Selected excerpt:
@moopli - I agree that we need to move the conversation forward, and realise that some of what I’m about to say has been discussed before, but I’m hoping that I can clarify a few points which should make further decisions easier. I’ll try and discuss new stuff at the end of the post/next post.
I largely agree with the summary in the OP. We’ve discussed before whether we should calculate population from compounds or vice versa, I’m in favour of the reverse because it allows us to represent over- or under-nourished populations, but as per the post above, do we really need (and can we use) that much detail? The only obvious use is as a measure of fitness - if all (or the average) individuals are under their blueprint weight, then its species is struggling. We have alternative ways of measuring fitness though, such as birth/death rate. It could also help models forms of predation which aren’t absolute (a kills b, eats b, b’s population goes down by x per y population of a), such as parasitism (a feeds on b, b’s average weight goes down by x% per y population of a), though again, averaged over a large enough population there’s not much difference between the approaches.

Questions on the material:
- 1) In the forum post, retype the stretch from "I largely agree" through "between the approaches.".
- 2) What alternative way of measuring fitness does the forum post give as an example?

Source information:
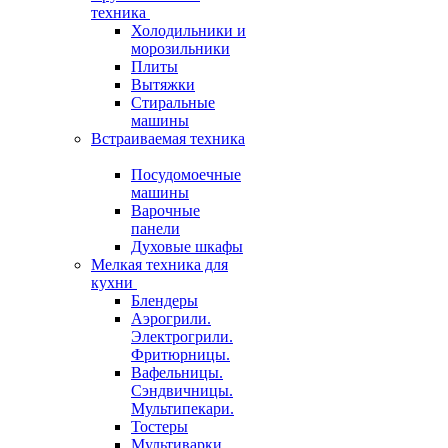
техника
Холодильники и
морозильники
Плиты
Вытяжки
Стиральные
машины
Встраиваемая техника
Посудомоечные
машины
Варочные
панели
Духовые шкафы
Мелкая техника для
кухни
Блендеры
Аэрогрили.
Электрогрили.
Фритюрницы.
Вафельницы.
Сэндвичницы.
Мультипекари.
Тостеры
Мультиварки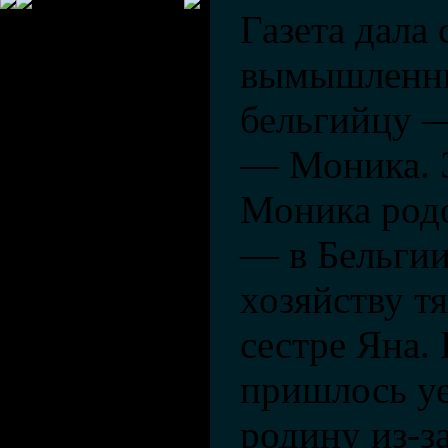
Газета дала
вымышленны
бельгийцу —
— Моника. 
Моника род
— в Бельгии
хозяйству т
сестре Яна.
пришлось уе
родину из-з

==

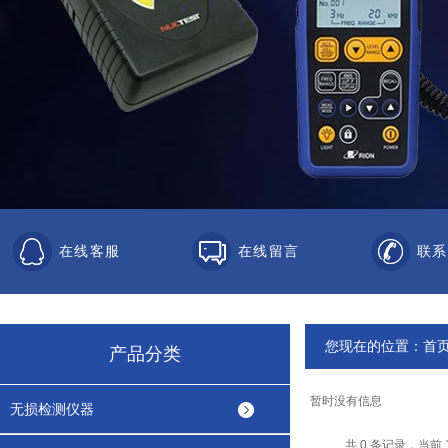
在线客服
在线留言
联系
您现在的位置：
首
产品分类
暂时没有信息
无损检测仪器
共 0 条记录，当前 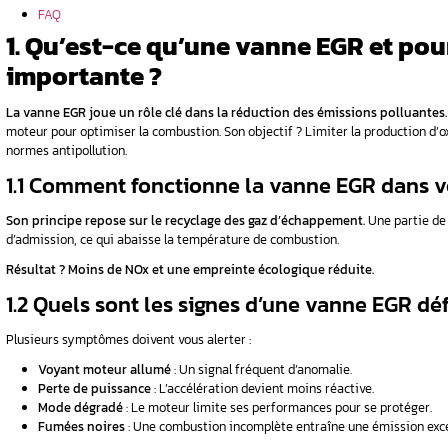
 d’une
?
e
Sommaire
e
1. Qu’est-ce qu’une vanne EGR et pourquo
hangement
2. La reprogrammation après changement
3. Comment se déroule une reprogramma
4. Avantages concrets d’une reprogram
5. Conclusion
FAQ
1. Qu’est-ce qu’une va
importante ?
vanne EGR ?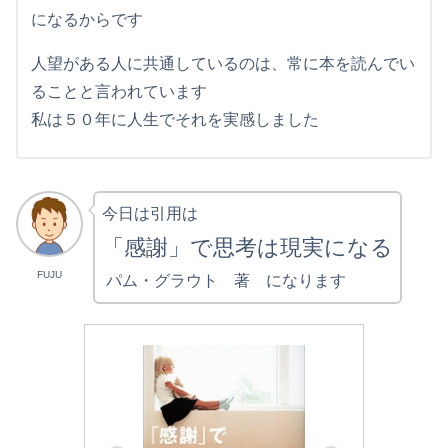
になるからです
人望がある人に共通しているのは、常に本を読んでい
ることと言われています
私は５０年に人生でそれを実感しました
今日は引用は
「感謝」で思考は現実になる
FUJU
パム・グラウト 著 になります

---

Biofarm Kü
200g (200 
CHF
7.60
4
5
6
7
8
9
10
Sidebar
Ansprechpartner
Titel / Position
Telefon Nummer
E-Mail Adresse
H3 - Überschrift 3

Solutions for each task:
- 1)
I largely agree with the summary in the OP. We’ve discussed before whether we should calculate population from compounds or vice versa, I’m in favour of the reverse because it allows us to represent over- or under-nourished populations, but as per the post above, do we really need (and can we use) that much detail? The only obvious use is as a measure of fitness - if all (or the average) individuals are under their blueprint weight, then its species is struggling. We have alternative ways of measuring fitness though, such as birth/death rate. It could also help models forms of predation which aren’t absolute (a kills b, eats b, b’s population goes down by x per y population of a), such as parasitism (a feeds on b, b’s average weight goes down by x% per y population of a), though again, averaged over a large enough population there’s not much difference between the approaches.

- 2) Birth/death rate.